Voici le portrait-type que le chercheur américain Jack Levin, spécialiste de la violence meurtrière, dresse du père qui assassine ses enfants: «C'est généralement un homme d'âge moyen, que les voisins vont décrire comme un mari dévoué et un bon père. Il est assez souvent solitaire. Il a souffert d'une longue période de frustration et a une faible estime de soi. Puis il subit une perte catastrophique, financière ou amoureuse. Il ne déteste pas ses enfants mais souvent, il hait sa femme qu'il rend responsable de sa vie misérable.» Aux États-Unis, on appelle ces pères les «destructeurs de famille».    

Les premières informations relatives à Jocelyn Marcoux, qui a été trouvé mort hier matin en compagnie de ses deux enfants, à Warwick, laissent croire que l'homme correspondait d'assez près à ce portrait. Un père aimant. Un mari épuisé et frustré par un long combat judiciaire pour la garde des enfants. Un homme furieux contre son ex-conjointe. «Pour les pères, c'est officiel, si tu te fais pas justice toi-même, tu auras jamais justice», a écrit M. Marcoux sur sa page Facebook.

Au fil des ans, le père a emmagasiné une quantité sans cesse croissante de colère. Ses proches savaient sans doute que les choses allaient mal, mais de là à imaginer une aussi terrible explosion...

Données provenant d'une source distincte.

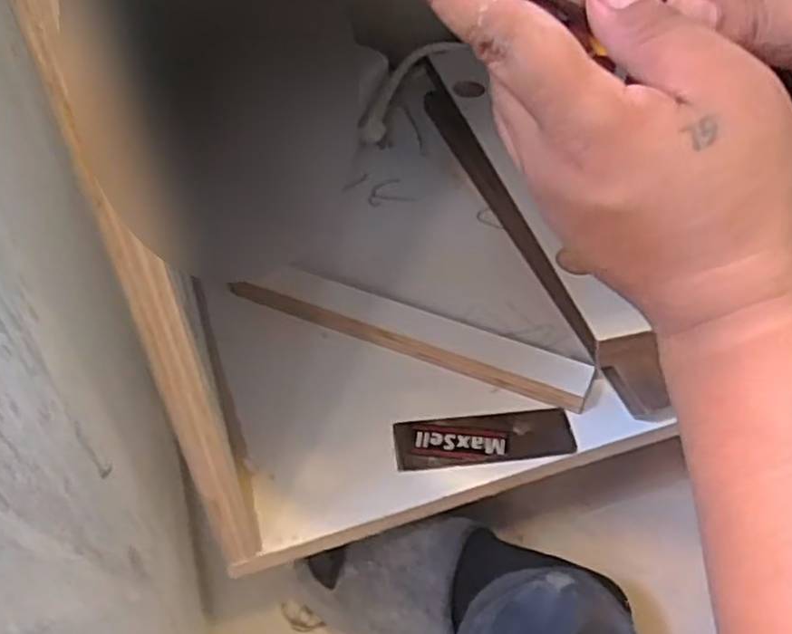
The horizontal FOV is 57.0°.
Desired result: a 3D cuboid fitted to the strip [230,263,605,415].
[{"bbox_3d":[0.010,0.008,0.609,0.303,0.024,0.040,19,50,16],"label":"strip"}]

Comme la plupart des hommes en difficulté, M. Marcoux n'avait probablement pas envisagé demander de l'aide. Ce silence des destructeurs de famille rend la prévention particulièrement difficile.

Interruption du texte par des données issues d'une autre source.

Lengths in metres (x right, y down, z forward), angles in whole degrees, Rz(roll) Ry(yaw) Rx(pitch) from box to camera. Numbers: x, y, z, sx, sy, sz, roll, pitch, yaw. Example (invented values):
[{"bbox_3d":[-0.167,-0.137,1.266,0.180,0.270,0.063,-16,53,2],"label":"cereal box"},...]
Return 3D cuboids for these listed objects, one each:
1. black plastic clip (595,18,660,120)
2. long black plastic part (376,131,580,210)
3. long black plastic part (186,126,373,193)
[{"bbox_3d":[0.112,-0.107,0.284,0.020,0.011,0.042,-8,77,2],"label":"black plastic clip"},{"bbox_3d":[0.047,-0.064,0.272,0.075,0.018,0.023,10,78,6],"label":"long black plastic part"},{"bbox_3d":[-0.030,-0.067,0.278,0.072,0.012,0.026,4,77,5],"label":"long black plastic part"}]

Depuis l'affaire Turcotte, les Québécois sont plus sensibles que jamais à ces tragédies dans lesquelles les enfants paient pour les problèmes de leur(s) parent(s). Ici, toutefois, il n'y aura pas de procès. Aucun risque que Jocelyn Marcoux soit un jour libéré pour cause de non-responsabilité; contrairement à Guy Turcotte, l'homme de 47 ans a «réussi» son suicide.

Bien que ces drames soient de nos jours très médiatisés, ils sont en fait moins nombreux qu'avant. Au Canada, le taux d'enfants tués par un membre de leur famille a chuté de moitié au cours des 15 dernières années. Cela fait quand même une trentaine de jeunes victimes par année, en moyenne.

Dans la foulée de l'affaire Turcotte, le gouvernement du Québec a mandaté un comité d'experts pour lui proposer des mesures de prévention des homicides intrafamiliaux. Présidé par le professeur Gilles Tremblay, de l'Université Laval, le comité est à apporter la touche finale à son rapport.

Pourra-t-on mettre en place une stratégie de prévention aussi efficace que celle qui a permis d'abaisser le nombre de suicides au Québec? La tâche sera difficile. Le parent qui s'apprête à tuer ses enfants n'annonce pas son geste. Et pour cause: son crime - assassiner ses enfants par amour pour eux... - est à la fois le plus irrationnel et le plus révoltant qui soit.